SQL injection

Structured query language injection

"This server is vulnerable to an SQL injection attack. Make sure the input SQL query is validated."

Problem

An SQL injection attack is a type of vulnerability in the code of websites and web applications. This vulnerability allows an attacker to hijack back-end processes and interfere with the queries that an application makes to its database.

SQL injection attacks happen when data enters a program from an untrusted source. The data is then used to dynamically construct an SQL query.

When SQL injection attacks are successful, attackers can:

  • Log in to an application or a website front-end without a password.
  • Access, modify, and delete stored data from secured databases.
  • Create their own database records or modify existing records, paving the way for more attacks.

Solution

Prevent SQL injection attacks by:

  1. Using prepared statements (with parameterized queries) to make sure that the parameters (inputs) passed into SQL statements are handled in a safe manner.

  2. Allowlisting input data validation (do not blocklist).

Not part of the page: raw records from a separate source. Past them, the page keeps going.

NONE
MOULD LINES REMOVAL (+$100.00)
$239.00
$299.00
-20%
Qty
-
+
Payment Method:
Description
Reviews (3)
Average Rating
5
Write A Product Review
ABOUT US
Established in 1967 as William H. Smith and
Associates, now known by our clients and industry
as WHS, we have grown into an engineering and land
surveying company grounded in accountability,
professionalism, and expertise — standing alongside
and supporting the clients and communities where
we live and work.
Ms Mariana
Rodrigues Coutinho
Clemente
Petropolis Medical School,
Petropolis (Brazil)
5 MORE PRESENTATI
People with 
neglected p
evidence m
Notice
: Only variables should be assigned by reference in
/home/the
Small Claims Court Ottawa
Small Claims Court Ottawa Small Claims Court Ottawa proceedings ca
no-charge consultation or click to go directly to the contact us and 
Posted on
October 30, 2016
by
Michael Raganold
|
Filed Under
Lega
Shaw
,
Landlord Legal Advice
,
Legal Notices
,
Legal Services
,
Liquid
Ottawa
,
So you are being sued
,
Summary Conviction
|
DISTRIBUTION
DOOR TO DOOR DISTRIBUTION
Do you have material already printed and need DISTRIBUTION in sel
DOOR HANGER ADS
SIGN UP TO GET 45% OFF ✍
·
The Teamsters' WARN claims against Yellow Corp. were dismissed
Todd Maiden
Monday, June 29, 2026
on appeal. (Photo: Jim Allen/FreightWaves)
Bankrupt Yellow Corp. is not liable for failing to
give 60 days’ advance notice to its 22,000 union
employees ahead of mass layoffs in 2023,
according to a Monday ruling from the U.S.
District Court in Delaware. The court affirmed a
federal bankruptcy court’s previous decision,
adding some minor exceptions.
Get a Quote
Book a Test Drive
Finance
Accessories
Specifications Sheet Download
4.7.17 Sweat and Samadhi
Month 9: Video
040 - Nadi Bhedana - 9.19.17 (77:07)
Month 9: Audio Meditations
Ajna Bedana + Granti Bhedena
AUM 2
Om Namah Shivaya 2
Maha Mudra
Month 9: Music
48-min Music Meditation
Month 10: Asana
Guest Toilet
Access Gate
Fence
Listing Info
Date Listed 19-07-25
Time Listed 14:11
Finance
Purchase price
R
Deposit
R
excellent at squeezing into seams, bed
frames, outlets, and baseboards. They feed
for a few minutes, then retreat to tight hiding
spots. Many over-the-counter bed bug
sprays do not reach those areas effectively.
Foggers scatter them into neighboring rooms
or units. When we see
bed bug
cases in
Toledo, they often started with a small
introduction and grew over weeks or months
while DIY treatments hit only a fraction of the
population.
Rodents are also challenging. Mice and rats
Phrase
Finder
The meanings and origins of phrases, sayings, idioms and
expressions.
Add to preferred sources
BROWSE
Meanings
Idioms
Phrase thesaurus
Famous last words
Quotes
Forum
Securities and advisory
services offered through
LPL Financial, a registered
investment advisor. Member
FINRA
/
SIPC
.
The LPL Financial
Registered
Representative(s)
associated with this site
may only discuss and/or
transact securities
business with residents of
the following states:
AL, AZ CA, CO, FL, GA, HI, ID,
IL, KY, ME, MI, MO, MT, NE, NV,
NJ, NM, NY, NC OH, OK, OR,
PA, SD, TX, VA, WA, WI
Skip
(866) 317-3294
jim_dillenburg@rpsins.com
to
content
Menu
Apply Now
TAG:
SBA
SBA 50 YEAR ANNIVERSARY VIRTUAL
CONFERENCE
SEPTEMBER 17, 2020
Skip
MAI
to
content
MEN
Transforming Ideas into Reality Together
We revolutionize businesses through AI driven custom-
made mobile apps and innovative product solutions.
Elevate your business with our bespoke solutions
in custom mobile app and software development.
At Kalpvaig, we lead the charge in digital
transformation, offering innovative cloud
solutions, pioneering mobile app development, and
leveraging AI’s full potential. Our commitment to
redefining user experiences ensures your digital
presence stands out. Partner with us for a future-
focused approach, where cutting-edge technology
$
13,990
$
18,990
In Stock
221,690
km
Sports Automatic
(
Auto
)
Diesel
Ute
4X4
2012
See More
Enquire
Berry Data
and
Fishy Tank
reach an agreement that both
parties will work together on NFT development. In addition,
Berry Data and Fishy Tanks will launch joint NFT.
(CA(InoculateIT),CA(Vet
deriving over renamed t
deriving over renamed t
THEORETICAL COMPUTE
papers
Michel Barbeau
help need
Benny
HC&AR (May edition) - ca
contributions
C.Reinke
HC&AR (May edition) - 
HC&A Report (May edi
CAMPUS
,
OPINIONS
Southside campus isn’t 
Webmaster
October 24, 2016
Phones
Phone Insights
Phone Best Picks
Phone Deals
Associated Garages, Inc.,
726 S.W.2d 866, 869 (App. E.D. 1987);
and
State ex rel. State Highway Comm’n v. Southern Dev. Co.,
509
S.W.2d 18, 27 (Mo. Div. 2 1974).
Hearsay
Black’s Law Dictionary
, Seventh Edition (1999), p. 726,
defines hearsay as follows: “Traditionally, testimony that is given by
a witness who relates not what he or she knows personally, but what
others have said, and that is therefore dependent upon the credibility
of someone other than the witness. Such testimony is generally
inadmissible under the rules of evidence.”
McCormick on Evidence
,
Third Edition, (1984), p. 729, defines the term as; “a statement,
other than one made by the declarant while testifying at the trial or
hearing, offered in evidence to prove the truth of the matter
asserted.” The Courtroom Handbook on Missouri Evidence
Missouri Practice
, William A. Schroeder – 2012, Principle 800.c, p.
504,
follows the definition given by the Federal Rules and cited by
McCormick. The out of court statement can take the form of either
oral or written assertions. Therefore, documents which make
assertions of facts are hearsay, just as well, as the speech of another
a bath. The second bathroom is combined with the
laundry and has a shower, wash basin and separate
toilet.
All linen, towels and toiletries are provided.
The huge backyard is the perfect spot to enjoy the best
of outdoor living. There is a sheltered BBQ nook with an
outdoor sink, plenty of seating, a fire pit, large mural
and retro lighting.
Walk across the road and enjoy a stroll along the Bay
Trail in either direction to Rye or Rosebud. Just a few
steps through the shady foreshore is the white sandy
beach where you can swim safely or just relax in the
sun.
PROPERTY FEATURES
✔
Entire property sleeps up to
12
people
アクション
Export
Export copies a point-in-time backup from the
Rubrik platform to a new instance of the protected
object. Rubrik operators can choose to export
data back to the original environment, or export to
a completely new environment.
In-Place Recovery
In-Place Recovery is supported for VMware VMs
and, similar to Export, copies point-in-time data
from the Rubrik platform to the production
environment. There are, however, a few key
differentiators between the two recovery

Do not filter user input based on blocklists. Attackers almost always find a way to bypass your list. If possible, verify and filter user input using strict allowlists only.

  3. Escaping special characters from input parameters when parameterized queries and validation of input data are not possible.

  4. Enforcing the principle of least privilege, strengthening access controls to your website to reduce security threats.

    To implement this principle:

    • Use the minimum set of privileges on your systems to perform an action.
    • Give privileges only for as long as the action is needed.
    • Do not give administrator access rights to application accounts.
    • Minimize the privileges of each database account in your environment.